Aim
Could you rewrite the lines of the records below, changing "bounding box" to "enclosing rectangle" and keeping everything else the same? Leave the pictures out of your answer.

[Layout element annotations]

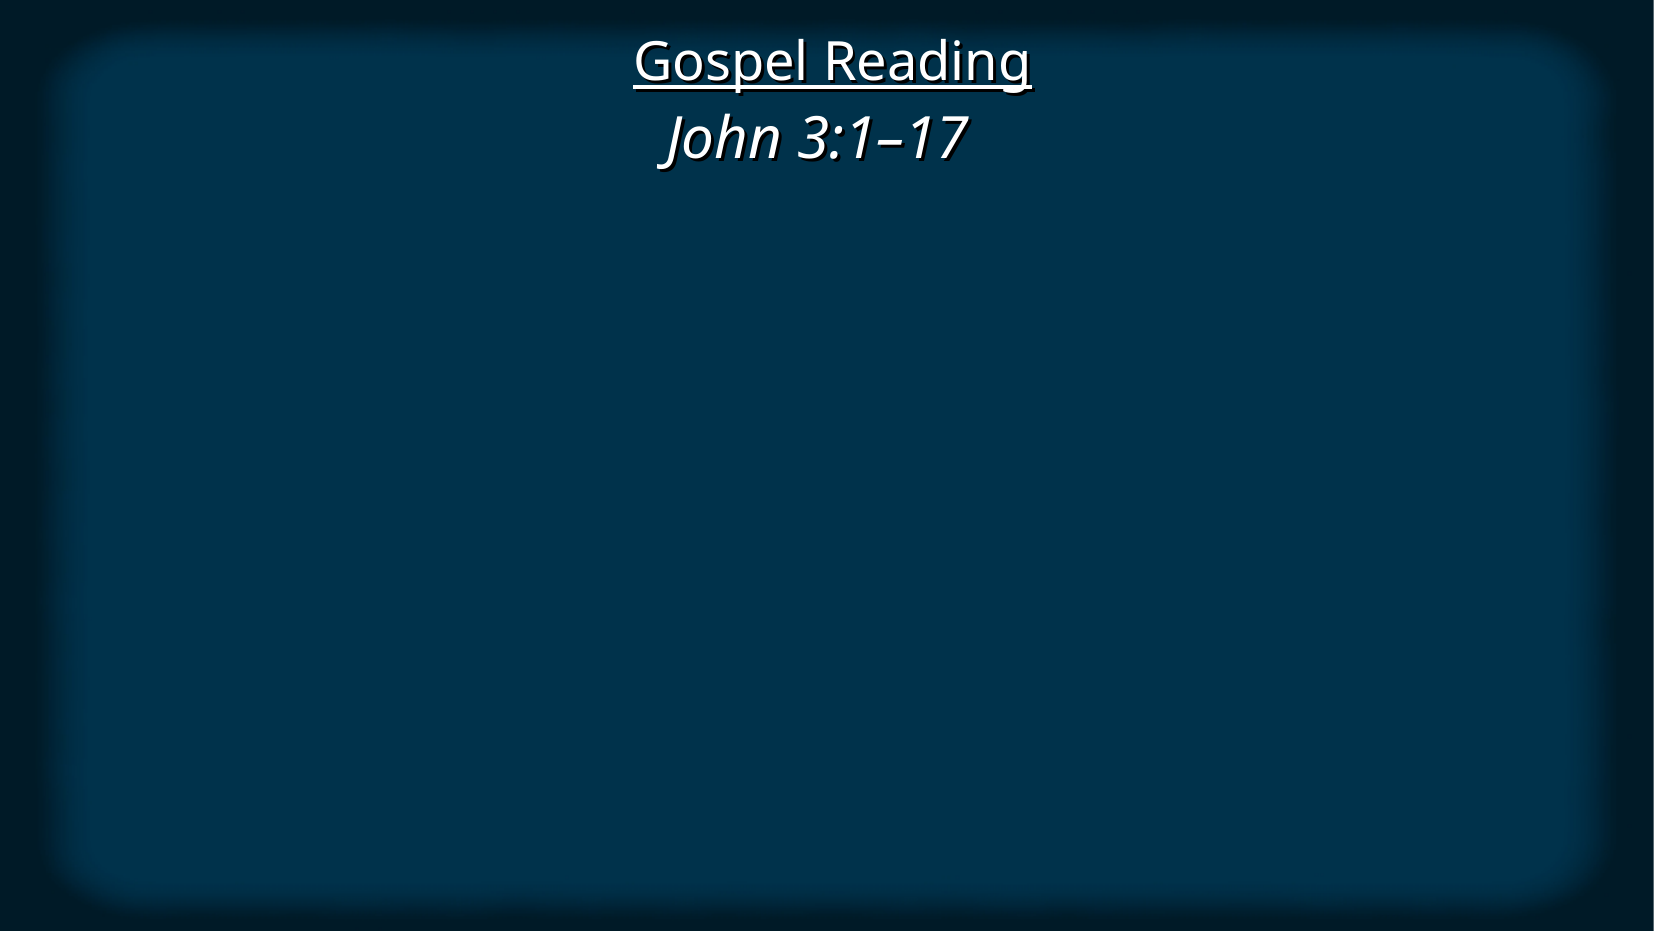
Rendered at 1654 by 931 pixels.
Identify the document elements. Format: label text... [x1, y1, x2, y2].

picture [0, 0, 1654, 931]
text_box Gospel Reading John 3:1–17 [90, 15, 1576, 179]
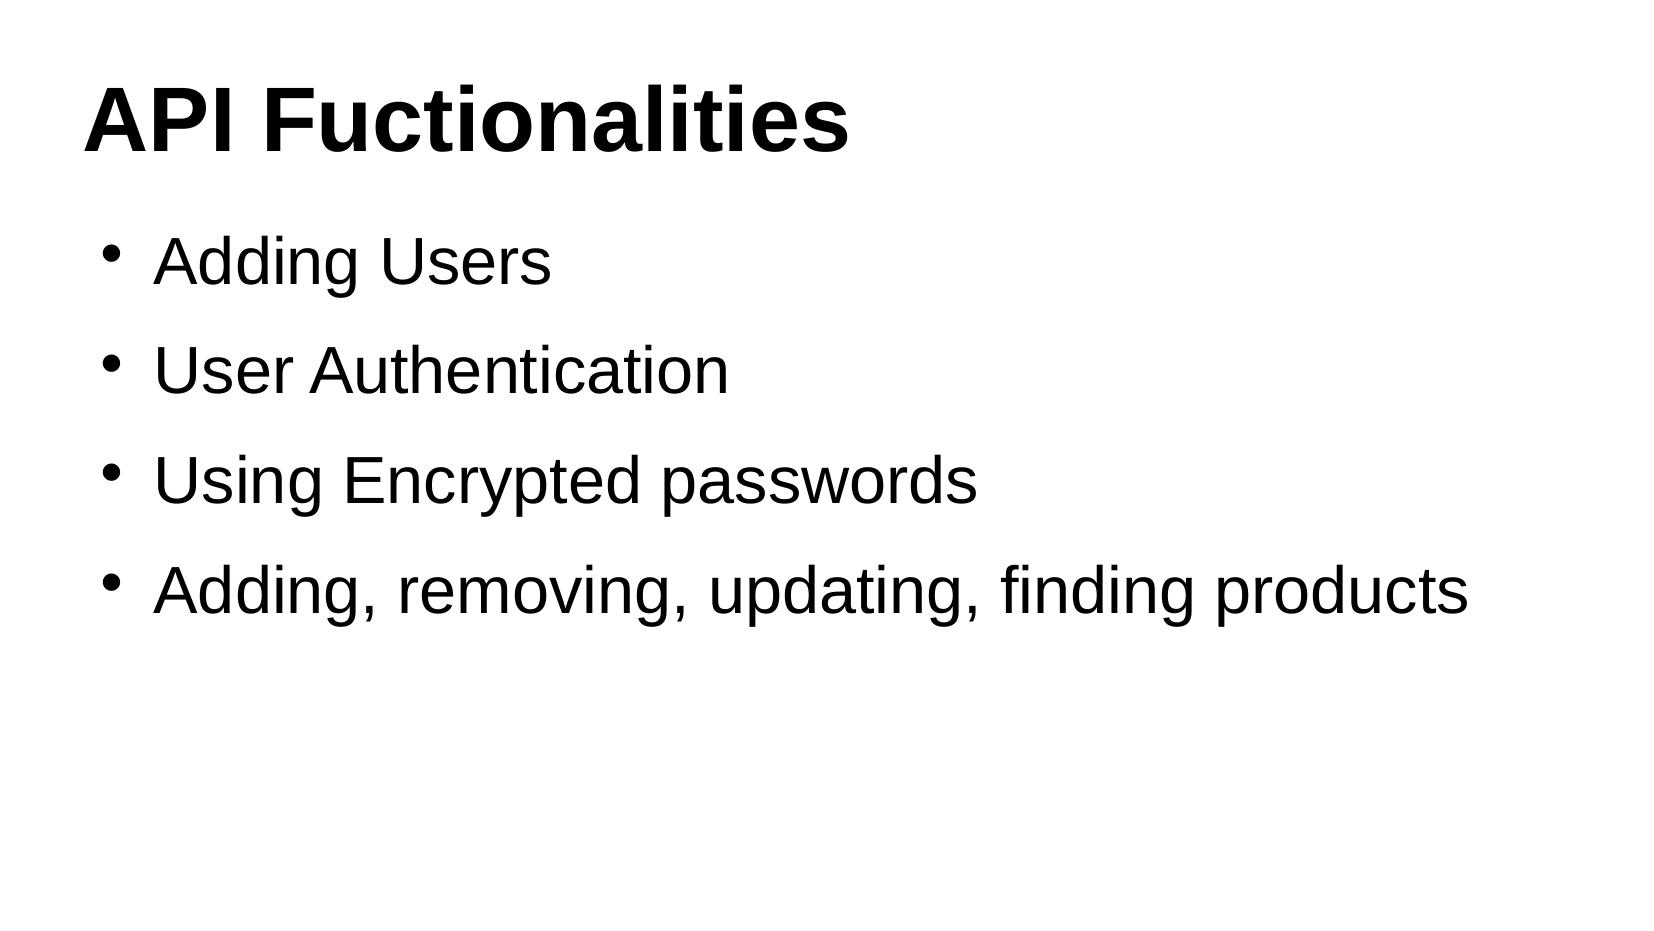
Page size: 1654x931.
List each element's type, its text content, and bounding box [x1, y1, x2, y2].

text_box API Fuctionalities [82, 37, 1571, 193]
text_box Adding Users User Authentication Using Encrypted passwords Adding, removing, updating, finding products [82, 217, 1571, 757]
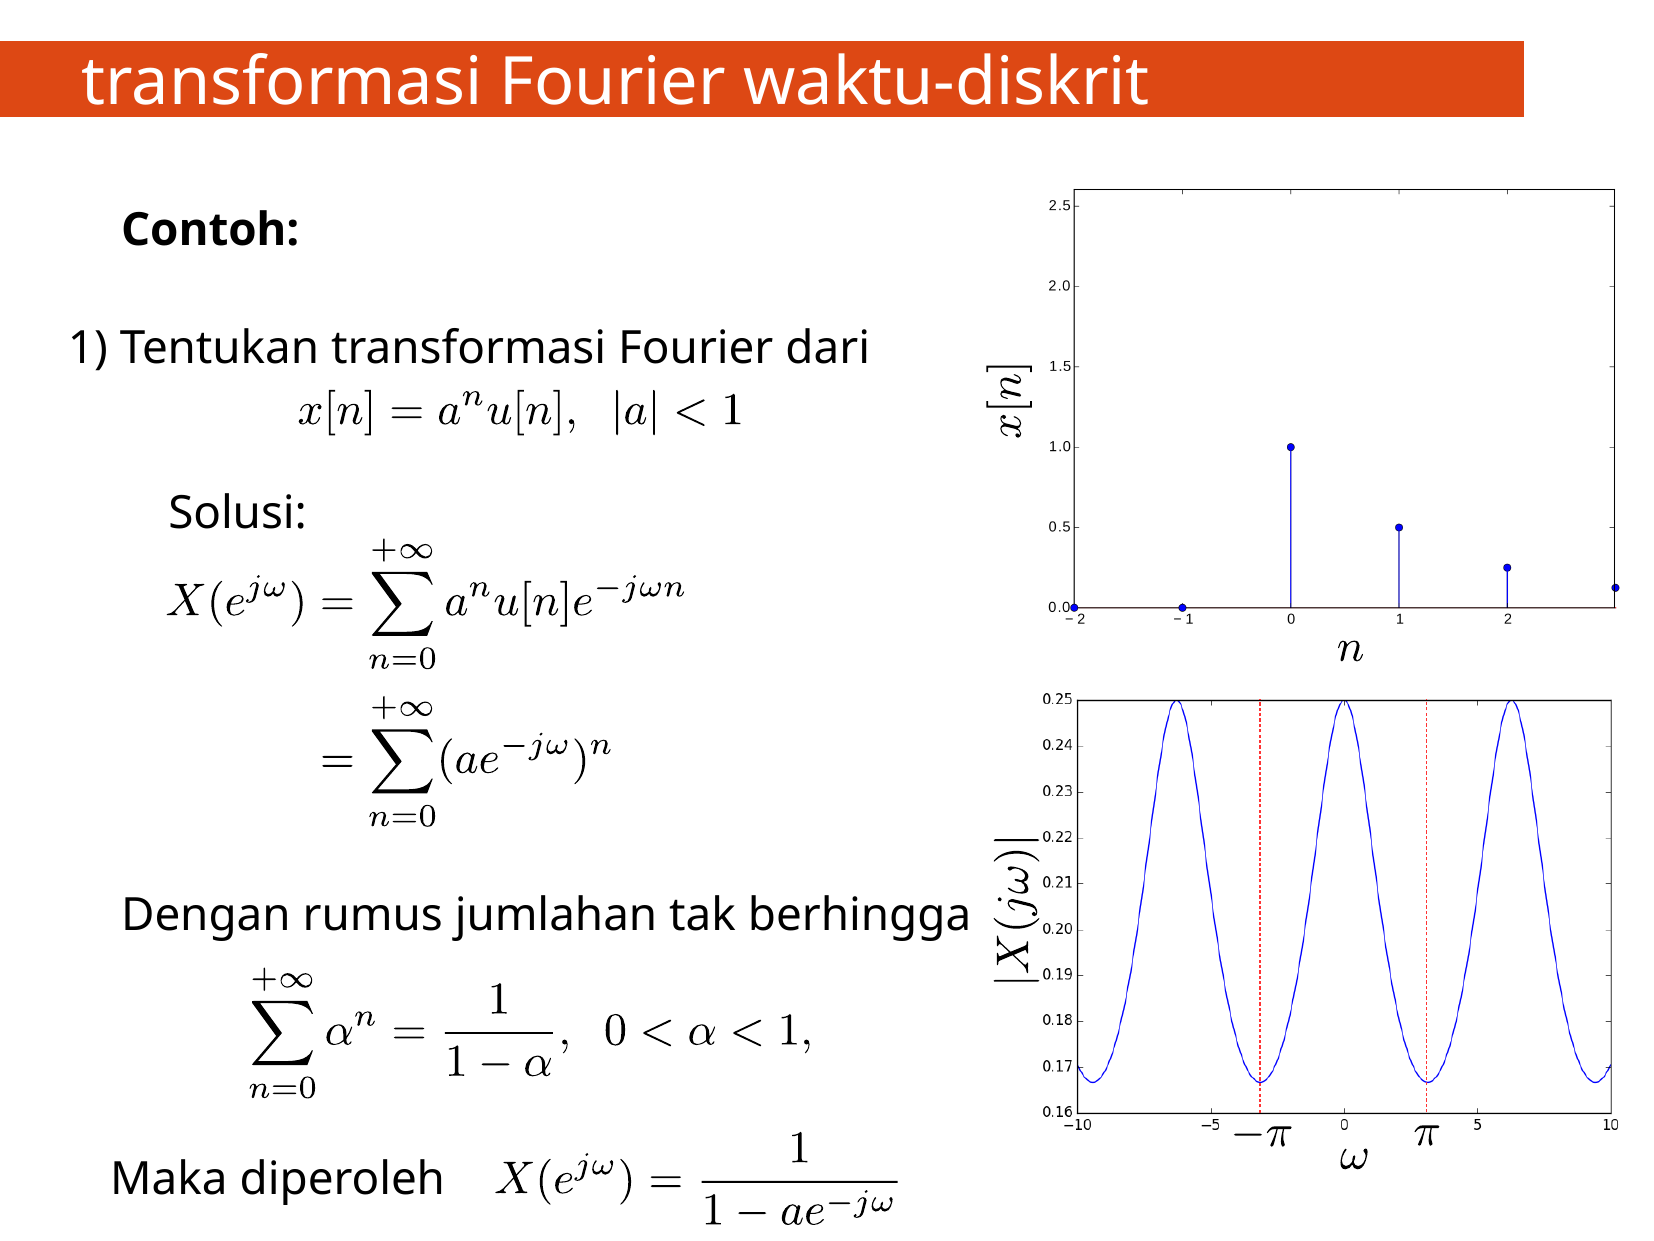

Result
Rendered at 1654 by 931 pixels.
Identify the document elements. Format: label text... [x1, y1, x2, y2].

picture [0, 0, 1654, 931]
text_box Gospel Reading John 3:1–17 [90, 15, 1576, 179]
Page size: 1654x931.
List each element's type, its text content, and enclosing rectangle [x1, y1, x2, y2].

text_box API Fuctionalities [82, 37, 1571, 193]
text_box Adding Users User Authentication Using Encrypted passwords Adding, removing, updating, finding products [82, 217, 1571, 757]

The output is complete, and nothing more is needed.